Hiroshima, mon amour won the Palme d’Or at Cannes, and was highly influential in the Nouvelle Vague for its innovative use of flashback. It was a great international success, for which Emmanuelle Riva became a star. In the Japanese city, the actress took some photos that she made public in a collective exhibition.

He then intervenes in Kapo , by Gillo Pontecorvo , which at the time gave rise to talk due to its positive vision of a Nazi guardian who helps a Jewish woman. Léon Morin, prêtre , by Jean-Pierre Melville , was also controversial , as he starkly portrays the relationship between the character of Riva, a communist widow declared an agnostic, and a priest. With Intimate Story , by Georges Franju , she won the prize for female interpretation in Venice, for her portrayal of a woman jaded by a gray provincial life with a husband who does not pay much attention to her.

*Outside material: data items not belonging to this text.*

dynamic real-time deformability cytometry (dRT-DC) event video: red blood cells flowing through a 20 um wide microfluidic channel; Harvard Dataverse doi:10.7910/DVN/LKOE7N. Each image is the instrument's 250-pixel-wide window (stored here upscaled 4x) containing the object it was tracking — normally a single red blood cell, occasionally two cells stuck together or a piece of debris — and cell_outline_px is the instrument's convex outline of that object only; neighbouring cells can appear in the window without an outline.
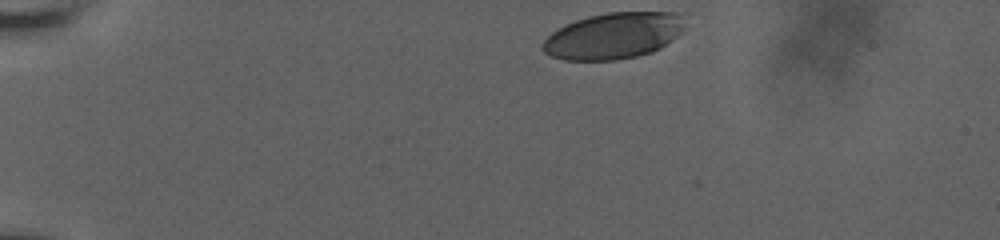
{"species": "human", "species_latin": "Homo sapiens", "temperature_condition": "room temperature", "stored_images_in_passage": 18, "camera_frame_rate_fps": 3000, "um_per_image_px": 0.085, "donor": {"sex": "male"}, "frame": {"image": 1, "passage_image": 1, "time_ms": 0.0, "image_size_px": [1000, 240], "cell_outline_px": [[684, 28], [672, 40], [660, 48], [652, 52], [636, 56], [616, 60], [564, 60], [552, 56], [544, 52], [540, 48], [540, 44], [552, 32], [576, 20], [588, 16], [608, 12], [676, 12]], "centroid_in_image_um": [52.09, 3.05], "position_along_channel_um": 32.9, "area_um2": 37.97}}
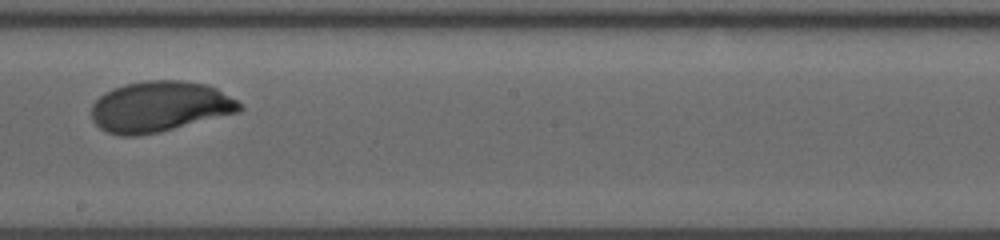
{"frame": {"image": 2, "passage_image": 11, "time_ms": 8.0, "image_size_px": [1000, 240], "cell_outline_px": [[244, 108], [240, 112], [160, 132], [136, 136], [124, 136], [108, 132], [100, 128], [92, 120], [92, 104], [104, 92], [112, 88], [124, 84], [144, 80], [184, 80], [208, 84], [216, 88], [244, 104]], "centroid_in_image_um": [13.6, 9.05], "position_along_channel_um": 234.6, "area_um2": 44.16}}
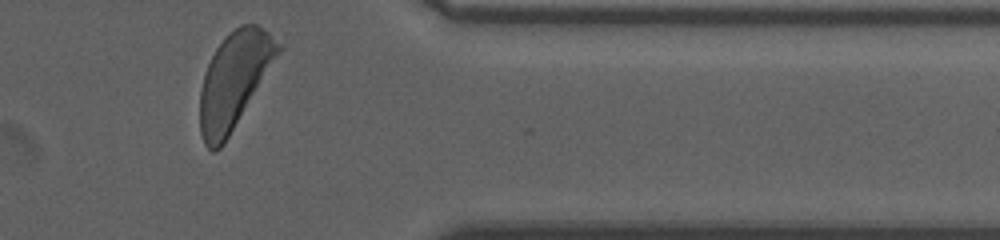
{"frame": {"image": 3, "passage_image": 18, "time_ms": 12.667, "image_size_px": [1000, 240], "cell_outline_px": [[284, 48], [224, 144], [216, 152], [212, 152], [204, 144], [200, 132], [200, 92], [204, 76], [208, 64], [216, 48], [224, 36], [228, 32], [240, 24], [256, 24], [268, 32]], "centroid_in_image_um": [19.91, 6.82], "position_along_channel_um": 391.5, "area_um2": 43.75}, "authors_computed_cell_mechanics": {"area_um2": 42.9454, "velocity_mm_per_s": 3.6119, "shape_relaxation_time_tau1_ms": 2.2199, "shape_relaxation_time_tau2_ms": null, "deformation_change_tau1": 0.1299, "deformation_change_tau2": null}}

Despite the fact that it started off strongly on the big screen, later the films of Emmanuelle Riva –who alternated shooting in France and Italy– had a lesser impact. She participated in numerous titles, such as Thomas the impostor , again directed by Georges Franju, the surreal I’ll go like a crazy horse , by Fernando Arrabal or the Italian comedy Las horas del amor , by Luciano Salce . During the 1970s and 1980s she specialized almost entirely in telefilms.

In the 90s he participated again in a hugely successful film, Three Colors: Blue , by Krzysztof Kieslowski , where he played the mother of Juliette Binoche , who for her part embroidered a devastated woman after the accidental death of her composer husband and his daughter. She later participated in Venus, Beauty Salon , by Tonie Marshall , and was the grandmother of the hyperprotective boy in My Son , by Martial Fougeron .

But the title that once again raised Emmanuelle Riva to the top was  Love , by Michael Haneke , another Palme d’Or at Cannes. In this powerful film about suffering and the arrival of old age, she played an octogenarian music teacher, who enjoys her retirement with her husband, played by Jean-Louis Trintignant , another legend of French cinema, until she is beaten by the illness.

Apart from her intense cinematographic activity, Emmanuelle Riva had time to dedicate herself to writing. She was the author of three books of poems. Jealous of her private life, it is difficult to find data about her.